- _Directions_
Show every line of the data where the word "only" can be found.

Segment Start: Source data

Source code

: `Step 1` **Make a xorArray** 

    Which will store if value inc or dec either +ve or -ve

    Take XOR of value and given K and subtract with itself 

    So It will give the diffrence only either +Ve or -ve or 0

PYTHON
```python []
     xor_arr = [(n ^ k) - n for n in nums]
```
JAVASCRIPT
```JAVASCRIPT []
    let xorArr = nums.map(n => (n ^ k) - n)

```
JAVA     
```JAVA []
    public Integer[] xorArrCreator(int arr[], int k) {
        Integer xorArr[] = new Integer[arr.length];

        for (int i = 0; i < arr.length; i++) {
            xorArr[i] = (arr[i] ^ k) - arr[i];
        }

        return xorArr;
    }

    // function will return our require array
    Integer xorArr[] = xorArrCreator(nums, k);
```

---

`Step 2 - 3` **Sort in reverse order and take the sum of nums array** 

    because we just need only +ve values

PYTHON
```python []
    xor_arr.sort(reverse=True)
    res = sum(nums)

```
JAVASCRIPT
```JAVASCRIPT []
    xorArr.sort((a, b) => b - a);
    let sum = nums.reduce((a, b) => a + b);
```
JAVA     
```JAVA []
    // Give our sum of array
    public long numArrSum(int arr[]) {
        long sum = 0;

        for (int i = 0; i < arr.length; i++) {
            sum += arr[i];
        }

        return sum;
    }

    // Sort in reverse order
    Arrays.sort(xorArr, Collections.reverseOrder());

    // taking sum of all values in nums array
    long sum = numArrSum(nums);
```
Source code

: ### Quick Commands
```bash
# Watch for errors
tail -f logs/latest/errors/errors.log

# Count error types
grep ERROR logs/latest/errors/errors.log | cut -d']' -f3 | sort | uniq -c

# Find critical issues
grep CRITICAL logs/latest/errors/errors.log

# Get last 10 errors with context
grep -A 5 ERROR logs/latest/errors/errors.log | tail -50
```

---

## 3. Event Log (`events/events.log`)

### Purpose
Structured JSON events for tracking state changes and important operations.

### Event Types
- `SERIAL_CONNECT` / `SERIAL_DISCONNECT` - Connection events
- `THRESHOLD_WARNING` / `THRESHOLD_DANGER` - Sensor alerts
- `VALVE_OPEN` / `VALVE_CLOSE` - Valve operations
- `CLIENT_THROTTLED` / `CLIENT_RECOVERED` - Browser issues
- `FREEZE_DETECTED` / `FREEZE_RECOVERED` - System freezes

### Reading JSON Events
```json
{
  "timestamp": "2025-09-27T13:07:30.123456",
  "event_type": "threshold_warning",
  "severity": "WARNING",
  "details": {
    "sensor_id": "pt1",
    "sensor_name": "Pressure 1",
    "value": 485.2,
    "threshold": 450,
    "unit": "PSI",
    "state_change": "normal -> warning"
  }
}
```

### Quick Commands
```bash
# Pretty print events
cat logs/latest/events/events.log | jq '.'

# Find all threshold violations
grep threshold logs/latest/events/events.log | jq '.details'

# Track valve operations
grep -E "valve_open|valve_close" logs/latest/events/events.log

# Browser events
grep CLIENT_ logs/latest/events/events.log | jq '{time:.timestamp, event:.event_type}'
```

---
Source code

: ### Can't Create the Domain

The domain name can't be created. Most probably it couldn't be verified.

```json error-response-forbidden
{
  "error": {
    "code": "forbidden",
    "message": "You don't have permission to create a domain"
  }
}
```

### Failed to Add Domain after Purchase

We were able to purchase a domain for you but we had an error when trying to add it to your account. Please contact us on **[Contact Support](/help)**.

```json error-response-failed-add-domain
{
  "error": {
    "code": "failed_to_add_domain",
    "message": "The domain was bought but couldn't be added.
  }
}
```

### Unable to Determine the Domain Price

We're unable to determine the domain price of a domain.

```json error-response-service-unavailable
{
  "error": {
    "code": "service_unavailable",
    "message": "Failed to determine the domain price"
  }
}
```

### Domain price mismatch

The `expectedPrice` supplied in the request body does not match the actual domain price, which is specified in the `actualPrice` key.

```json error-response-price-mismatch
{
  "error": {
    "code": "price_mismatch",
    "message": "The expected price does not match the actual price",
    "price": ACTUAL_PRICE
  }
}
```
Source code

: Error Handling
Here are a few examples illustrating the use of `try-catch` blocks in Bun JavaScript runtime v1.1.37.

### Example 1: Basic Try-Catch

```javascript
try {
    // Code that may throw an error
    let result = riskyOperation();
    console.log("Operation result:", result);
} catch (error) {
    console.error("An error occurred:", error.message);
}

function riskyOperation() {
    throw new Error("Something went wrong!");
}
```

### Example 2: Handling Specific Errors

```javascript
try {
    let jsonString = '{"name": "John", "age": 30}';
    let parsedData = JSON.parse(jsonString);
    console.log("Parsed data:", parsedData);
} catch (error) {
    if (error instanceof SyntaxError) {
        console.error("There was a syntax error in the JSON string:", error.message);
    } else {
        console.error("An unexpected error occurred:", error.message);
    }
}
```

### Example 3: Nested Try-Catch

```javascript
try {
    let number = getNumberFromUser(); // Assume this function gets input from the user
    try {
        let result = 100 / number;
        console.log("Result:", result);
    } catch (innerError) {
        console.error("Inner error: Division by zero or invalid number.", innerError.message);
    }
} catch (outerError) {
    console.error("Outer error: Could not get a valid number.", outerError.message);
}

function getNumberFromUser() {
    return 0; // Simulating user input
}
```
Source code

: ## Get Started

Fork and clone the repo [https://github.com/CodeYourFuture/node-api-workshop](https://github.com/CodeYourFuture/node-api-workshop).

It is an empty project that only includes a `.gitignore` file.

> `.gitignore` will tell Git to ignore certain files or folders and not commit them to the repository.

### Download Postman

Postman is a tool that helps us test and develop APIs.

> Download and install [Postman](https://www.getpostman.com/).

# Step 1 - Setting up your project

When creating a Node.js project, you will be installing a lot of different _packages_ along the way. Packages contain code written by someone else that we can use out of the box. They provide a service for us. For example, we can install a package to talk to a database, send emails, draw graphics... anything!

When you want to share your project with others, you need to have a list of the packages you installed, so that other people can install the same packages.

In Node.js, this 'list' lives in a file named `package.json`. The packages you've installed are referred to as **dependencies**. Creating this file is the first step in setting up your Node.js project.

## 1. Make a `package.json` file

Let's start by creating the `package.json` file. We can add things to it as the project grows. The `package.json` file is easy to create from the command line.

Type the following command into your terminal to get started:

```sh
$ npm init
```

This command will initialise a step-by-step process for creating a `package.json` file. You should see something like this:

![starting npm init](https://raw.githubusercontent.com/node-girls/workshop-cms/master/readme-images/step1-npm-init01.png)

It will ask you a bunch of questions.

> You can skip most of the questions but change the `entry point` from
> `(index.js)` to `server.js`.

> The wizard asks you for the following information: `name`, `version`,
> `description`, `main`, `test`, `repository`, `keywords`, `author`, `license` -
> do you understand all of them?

Segment End: Source data

- _Response to this task_
    So It will give the diffrence only either +Ve or -ve or 0
    because we just need only +ve values
It is an empty project that only includes a `.gitignore` file.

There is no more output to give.